Никто не мог избавиться от осуждения смерти. Все подлежали закону рождения, а с ним и греху, и тлению[444]. Человек погибал. Вместе с этим и великий план объединения всего через человека как бы рушился. Центральное звено в нем — человек — было уже разорвано и брошено в пищу смерти. Чтобы соблюсти великую цель промысла, нужно было спасти человека, спасти от тяжкого закона рождения с его последствиями, а для этого необходимо было возродить человека, очистить его от страстей, освободить от тления. Естественными средствами сделать это было невозможно. На это силен был один только Бог[445]. Лишь введение в человечество нового принципа — божественной силы, препобеждающей осуждение и немощь естества — могло даровать ему спасение[446]. Этому новому принципу естественно было войти и распространиться в человечестве таким же путем, каким принцип тления и смерти перешел от первого Адама[447]. Как ветхий Адам, уклонившись от своего назначения, распространил на всех потомков своих плотское рождение, грех и тление, — так Новый Адам, осуществивши все, чего не достиг праотец, должен был стать родоначальником нового человечества и распространить на него силу духовного безгрешного рождения, освободить его от греха и избавить от тления, т. е. привести к обожению[448]. Все это он должен был, прежде всего, совершить в Себе, чтобы таким образом стать во главе спасаемых[449]. Таким Адамом и стал Божественный Логос, чтобы спасти Свой образ (человека) и осуществить преестественно (через боговоплощение) великий»совет»Свой, не исполненный человеком[450]. Лишь Он, Божественный Логос, Творец и Первообраз человека, соединявшийся уже с ним через первое вдуновение, мог во вторичном и лучшем (ипостасном) соединении с человеческим естеством[451], семенем которого явился Он Сам[452], стать Новым Адамом, чистым по рождению, сильным над грехом и тлением, и лишь Он мог связать с Собой, как родоначальником, все человечество, как члены тела Своего[453].

Это была величайшая тайна боговоплощения ради нашего обожения, тайна, предопределенная в предвечном совете Божием[454]. Это та тайна, в предведении которой было создано все тварное бытие[455], и человеку предопределено обожение[456]. Она обнимает собой все λόγοι промысла и суда на всем протяжении веков[457]. Она — средоточие всего божеского и всего человеческого.
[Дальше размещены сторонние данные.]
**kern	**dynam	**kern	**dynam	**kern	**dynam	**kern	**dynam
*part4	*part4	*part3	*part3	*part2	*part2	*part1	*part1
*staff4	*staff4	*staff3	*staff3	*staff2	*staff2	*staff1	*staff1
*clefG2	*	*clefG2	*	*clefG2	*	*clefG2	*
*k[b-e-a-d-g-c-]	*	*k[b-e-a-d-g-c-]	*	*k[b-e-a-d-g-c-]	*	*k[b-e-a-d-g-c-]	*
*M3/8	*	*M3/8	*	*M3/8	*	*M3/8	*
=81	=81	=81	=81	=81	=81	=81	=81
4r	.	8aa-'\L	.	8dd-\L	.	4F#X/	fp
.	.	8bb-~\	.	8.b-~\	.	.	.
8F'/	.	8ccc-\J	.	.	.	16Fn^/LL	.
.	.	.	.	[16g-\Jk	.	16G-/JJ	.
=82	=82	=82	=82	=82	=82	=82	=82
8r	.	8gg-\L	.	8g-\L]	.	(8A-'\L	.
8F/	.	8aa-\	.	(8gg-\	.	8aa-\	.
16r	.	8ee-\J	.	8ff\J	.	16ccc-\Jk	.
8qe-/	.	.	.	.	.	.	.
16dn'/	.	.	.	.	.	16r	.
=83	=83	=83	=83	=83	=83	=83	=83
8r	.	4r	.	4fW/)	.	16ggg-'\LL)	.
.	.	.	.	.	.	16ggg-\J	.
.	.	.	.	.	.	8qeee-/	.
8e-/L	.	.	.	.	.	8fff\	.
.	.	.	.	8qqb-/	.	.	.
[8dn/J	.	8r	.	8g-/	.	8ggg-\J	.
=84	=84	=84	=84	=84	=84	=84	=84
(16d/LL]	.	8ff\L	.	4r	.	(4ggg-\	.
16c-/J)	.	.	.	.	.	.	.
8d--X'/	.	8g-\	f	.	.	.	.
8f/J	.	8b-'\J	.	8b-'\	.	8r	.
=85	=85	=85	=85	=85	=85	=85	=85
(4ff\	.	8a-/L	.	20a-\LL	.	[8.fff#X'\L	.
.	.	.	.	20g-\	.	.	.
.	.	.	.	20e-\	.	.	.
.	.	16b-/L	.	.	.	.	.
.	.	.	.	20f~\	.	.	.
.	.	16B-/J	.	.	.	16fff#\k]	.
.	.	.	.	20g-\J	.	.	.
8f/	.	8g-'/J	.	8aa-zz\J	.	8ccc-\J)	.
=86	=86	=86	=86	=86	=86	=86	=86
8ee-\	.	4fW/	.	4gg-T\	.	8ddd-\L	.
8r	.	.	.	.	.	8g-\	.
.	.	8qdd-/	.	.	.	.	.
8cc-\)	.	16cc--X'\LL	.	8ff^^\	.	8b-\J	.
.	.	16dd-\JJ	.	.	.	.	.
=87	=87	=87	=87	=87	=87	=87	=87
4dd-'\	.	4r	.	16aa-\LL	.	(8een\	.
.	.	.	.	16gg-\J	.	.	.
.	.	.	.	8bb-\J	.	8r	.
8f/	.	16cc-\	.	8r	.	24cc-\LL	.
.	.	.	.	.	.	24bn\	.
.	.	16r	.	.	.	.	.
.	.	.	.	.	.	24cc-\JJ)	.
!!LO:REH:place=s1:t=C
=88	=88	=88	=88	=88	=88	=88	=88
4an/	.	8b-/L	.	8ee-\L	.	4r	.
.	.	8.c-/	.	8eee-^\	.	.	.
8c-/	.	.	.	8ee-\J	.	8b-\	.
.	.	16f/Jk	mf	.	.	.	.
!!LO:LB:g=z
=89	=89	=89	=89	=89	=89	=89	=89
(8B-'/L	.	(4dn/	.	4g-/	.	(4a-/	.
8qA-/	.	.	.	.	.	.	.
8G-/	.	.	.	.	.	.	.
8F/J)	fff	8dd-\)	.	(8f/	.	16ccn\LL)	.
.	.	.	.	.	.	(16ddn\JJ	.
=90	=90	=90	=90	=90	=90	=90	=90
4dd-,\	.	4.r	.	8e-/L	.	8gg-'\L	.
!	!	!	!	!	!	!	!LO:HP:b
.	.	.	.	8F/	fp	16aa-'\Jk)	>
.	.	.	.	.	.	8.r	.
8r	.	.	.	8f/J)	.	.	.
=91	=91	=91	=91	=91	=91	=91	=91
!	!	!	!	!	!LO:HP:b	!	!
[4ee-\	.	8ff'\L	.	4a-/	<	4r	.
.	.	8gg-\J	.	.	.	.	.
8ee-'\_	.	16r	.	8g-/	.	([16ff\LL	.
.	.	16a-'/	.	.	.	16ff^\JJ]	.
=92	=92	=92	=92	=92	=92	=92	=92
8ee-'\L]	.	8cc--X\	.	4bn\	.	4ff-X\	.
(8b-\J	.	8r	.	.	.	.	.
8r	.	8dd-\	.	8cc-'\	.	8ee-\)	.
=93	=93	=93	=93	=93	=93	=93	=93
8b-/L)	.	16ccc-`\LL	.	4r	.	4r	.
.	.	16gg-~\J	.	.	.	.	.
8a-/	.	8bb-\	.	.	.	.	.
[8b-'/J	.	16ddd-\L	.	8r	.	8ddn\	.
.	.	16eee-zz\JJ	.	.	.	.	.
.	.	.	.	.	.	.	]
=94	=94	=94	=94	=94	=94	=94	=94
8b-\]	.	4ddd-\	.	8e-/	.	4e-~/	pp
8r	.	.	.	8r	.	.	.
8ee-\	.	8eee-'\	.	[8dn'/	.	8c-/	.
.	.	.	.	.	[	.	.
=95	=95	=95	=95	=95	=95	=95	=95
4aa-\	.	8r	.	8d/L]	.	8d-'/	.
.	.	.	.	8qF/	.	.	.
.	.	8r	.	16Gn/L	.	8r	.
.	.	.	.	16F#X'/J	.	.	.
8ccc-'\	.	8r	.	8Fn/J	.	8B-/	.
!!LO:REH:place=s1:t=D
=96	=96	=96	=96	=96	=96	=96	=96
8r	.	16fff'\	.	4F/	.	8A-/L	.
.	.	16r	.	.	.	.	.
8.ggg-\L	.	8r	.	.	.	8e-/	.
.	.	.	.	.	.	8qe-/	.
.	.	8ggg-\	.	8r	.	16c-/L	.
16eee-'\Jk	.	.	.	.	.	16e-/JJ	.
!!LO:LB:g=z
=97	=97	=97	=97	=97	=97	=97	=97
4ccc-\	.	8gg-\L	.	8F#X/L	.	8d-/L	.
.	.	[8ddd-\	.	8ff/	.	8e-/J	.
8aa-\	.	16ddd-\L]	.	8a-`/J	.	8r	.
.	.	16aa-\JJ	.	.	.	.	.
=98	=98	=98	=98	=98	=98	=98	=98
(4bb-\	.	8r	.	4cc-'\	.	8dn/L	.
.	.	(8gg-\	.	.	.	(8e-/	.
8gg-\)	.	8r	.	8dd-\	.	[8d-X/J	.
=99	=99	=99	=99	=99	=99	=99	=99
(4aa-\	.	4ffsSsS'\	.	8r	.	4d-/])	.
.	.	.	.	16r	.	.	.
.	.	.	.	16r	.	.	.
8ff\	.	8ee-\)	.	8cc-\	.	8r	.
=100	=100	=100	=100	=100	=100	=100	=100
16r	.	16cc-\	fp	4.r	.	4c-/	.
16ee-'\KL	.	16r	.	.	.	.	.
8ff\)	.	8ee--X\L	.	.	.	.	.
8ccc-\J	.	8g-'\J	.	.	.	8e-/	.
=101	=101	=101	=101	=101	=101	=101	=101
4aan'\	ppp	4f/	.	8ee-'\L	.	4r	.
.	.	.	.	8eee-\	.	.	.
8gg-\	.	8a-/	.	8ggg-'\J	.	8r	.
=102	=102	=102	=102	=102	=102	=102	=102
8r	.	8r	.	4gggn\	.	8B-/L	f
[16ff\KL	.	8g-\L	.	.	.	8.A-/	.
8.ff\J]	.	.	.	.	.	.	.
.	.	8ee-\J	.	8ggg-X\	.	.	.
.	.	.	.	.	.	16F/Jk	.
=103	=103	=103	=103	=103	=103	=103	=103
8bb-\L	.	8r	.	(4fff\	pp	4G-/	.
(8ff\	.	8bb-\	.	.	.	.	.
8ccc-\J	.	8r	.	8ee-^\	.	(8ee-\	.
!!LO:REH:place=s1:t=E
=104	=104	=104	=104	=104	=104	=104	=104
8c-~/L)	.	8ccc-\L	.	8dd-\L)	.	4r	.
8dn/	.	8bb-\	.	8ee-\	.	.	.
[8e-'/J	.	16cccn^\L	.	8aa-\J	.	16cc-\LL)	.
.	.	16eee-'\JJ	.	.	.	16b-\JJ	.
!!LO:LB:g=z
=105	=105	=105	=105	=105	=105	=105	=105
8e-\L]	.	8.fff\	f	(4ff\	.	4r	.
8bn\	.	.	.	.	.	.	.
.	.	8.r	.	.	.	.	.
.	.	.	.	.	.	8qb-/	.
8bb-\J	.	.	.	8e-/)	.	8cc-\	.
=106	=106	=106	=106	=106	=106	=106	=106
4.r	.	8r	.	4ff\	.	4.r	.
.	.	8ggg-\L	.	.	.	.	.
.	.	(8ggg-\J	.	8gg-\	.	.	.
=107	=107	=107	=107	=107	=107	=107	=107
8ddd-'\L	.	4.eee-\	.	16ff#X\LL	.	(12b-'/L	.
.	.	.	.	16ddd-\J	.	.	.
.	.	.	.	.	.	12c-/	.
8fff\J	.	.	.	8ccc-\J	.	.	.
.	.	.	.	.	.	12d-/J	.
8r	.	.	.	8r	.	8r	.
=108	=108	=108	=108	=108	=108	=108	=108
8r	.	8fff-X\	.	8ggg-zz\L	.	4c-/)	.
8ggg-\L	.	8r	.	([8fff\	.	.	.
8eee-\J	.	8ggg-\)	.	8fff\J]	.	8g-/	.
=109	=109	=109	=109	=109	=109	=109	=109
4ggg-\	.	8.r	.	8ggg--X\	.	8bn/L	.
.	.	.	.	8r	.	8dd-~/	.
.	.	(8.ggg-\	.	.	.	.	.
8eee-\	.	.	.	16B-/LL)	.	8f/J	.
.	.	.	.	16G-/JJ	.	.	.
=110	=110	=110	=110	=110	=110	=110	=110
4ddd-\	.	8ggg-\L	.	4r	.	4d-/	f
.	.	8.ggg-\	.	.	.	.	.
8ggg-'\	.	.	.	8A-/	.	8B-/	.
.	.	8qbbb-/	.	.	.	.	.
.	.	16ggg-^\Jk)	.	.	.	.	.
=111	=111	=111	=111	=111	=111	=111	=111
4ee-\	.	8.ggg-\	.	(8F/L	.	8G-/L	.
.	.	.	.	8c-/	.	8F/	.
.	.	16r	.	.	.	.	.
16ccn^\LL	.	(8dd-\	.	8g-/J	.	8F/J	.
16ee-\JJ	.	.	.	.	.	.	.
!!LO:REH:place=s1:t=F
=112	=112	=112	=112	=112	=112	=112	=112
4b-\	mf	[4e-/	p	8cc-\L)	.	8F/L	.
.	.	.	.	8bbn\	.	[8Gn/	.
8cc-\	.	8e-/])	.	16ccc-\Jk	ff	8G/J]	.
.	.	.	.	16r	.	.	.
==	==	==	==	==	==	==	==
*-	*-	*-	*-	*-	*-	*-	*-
В отношении к ней вся история тварного бытия распадается на два периода: период боговоплощения и период обожения человека[458]. В первый период Господь, подготовляя Свое вочеловечение и направляя все к целям Своего промысла, воплощался в естественном законе в видимой природе, потом в буквах писанного закона, после чего»в конце веков»принял совершенное воплощение, явившись во плоти человеческой[459]. После того настало время обожения человека, время таинственного воплощения Логоса в новом человечестве, продолжающееся все время бытия сего мира.
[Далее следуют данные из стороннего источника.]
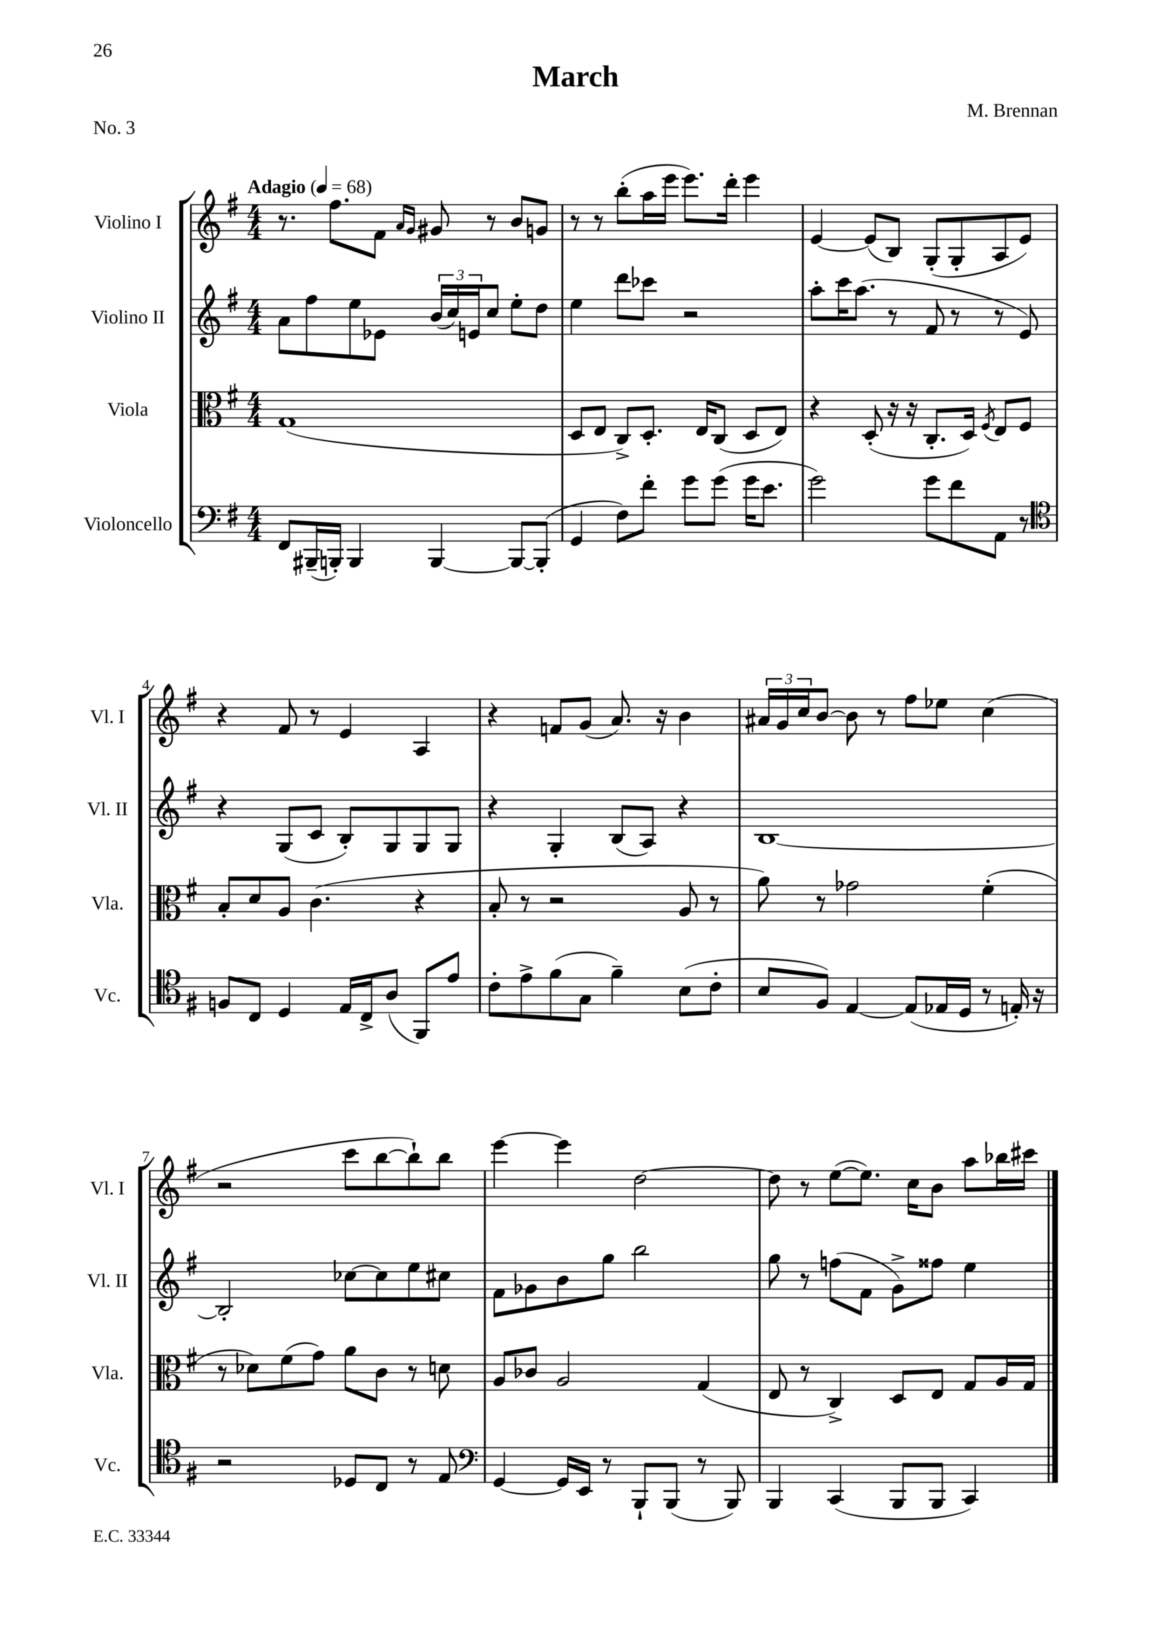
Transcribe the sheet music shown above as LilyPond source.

\header { title = "March" composer = "M. Brennan" piece = "No. 3" }
<<
\new StaffGroup <<
\new Staff = "s0" \with { instrumentName = "Violino I" shortInstrumentName = "Vl. I" } {
    \clef treble \key g \major \numericTimeSignature \time 4/4 \tempo "Adagio" 4 = 68
    r8. fis''8. fis'8 \grace { a'16 g'16 } gis'8 r8 b'8 g'8 |
    r8 r8 b''8-.( a''16 e'''16 e'''8.) d'''16-. e'''4 |
    e'4~ e'8( b8) g8-.( g8-. a8 e'8) |
    r4 fis'8 r8 e'4 a4 |
    r4 f'8 g'8( a'8.) r16 b'4 |
    \tuplet 3/2 { ais'16 g'16 c''16 } b'8~ b'8 r8 fis''8 ees''8 c''4( |
    r2 c'''8 b''8~ b''8-!) b''8 |
    e'''4~ e'''4 d''2~ |
    d''8 r8 e''8~( e''8.) c''16 b'8 a''8 bes''16 cis'''16 \bar "|." |
}
\new Staff = "s1" \with { instrumentName = "Violino II" shortInstrumentName = "Vl. II" } {
    \clef treble \key g \major \numericTimeSignature \time 4/4
    a'8 fis''8 e''8 ees'8 \tuplet 3/2 { b'16( c''16) e'16 } c''8 e''8-. d''8 |
    e''4 d'''8 ces'''8 r2 |
    a''8-. c'''16 a''8.( r8 fis'8 r8 r8 e'8) |
    r4 g8( c'8 b8-.) g8 g8 g8 |
    r4 g4-. b8( a8) r4 |
    b1~ |
    b2-. ces''8~ ces''8 e''8 cis''8 |
    fis'8 ges'8 b'8 g''8 b''2 |
    g''8 r8 f''8( fis'8 g'8->) fisis''8 e''4 \bar "|." |
}
\new Staff = "s2" \with { instrumentName = "Viola" shortInstrumentName = "Vla." } {
    \clef alto \key g \major \numericTimeSignature \time 4/4
    g1( |
    d8 e8 c8->) d8.-. e16 c8( d8 e8) |
    r4 d8-.( r16 r16 c8.-. d16) \acciaccatura { fis8 } e8 fis8 |
    b8-. d'8 a8 c'4.( r4 |
    b8-. r8 r2 a8 r8 |
    a'8) r8 ges'2 fis'4-.( |
    r8 des'8) fis'8( g'8) a'8 c'8 r8 d'8 |
    a8 ces'8 a2 g4( |
    e8 r8 c4->) d8 e8 g8 a16 g16 \bar "|." |
}
\new Staff = "s3" \with { instrumentName = "Violoncello" shortInstrumentName = "Vc." } {
    \clef bass \key g \major \numericTimeSignature \time 4/4
    fis,8 bis,,16--( b,,16-.) b,,4 b,,4~ b,,8~ b,,8-.( |
    g,4 fis8) fis'8-. g'8 g'8( g'16 e'8. |
    g'2) g'8 fis'8 a,8 r8 |
    \clef tenor f8 c8 d4 e16 c16-> a8( fis,8) e'8 |
    c'8-. e'8-> fis'8( g8 fis'4--) b8( c'8-. |
    b8 fis8) e4~ e8( ees16 d16 r8 e16-.) r16 |
    r2 des8 c8 r8 e8 |
    \clef bass g,4~ g,16 e,16 r8 b,,8-! b,,8( r8 b,,8) |
    b,,4 c,4( b,,8 b,,8 c,4) \bar "|." |
}
>>
>>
Тайна соединения во Христе человеческой немощи и Божественного величия совершенно недомыслима[460]. Постижима лишь цель (λόγος) ее[461], именно — наше спасение. Спасение есть соединение с Богом, обожение[462]: спасается все, что соединяется с Богом[463]. С этой точки зрения нужно смотреть и на Лицо Искупителя. Наше обожение и спасение может быть совершено только Богом. Его снисшествием к нам, воплощением, и соединением с нами.«Для того Бог стал человеком и Сын Божий — Сыном Человеческим, чтобы нас сделать богами и сынами Божьими»[464].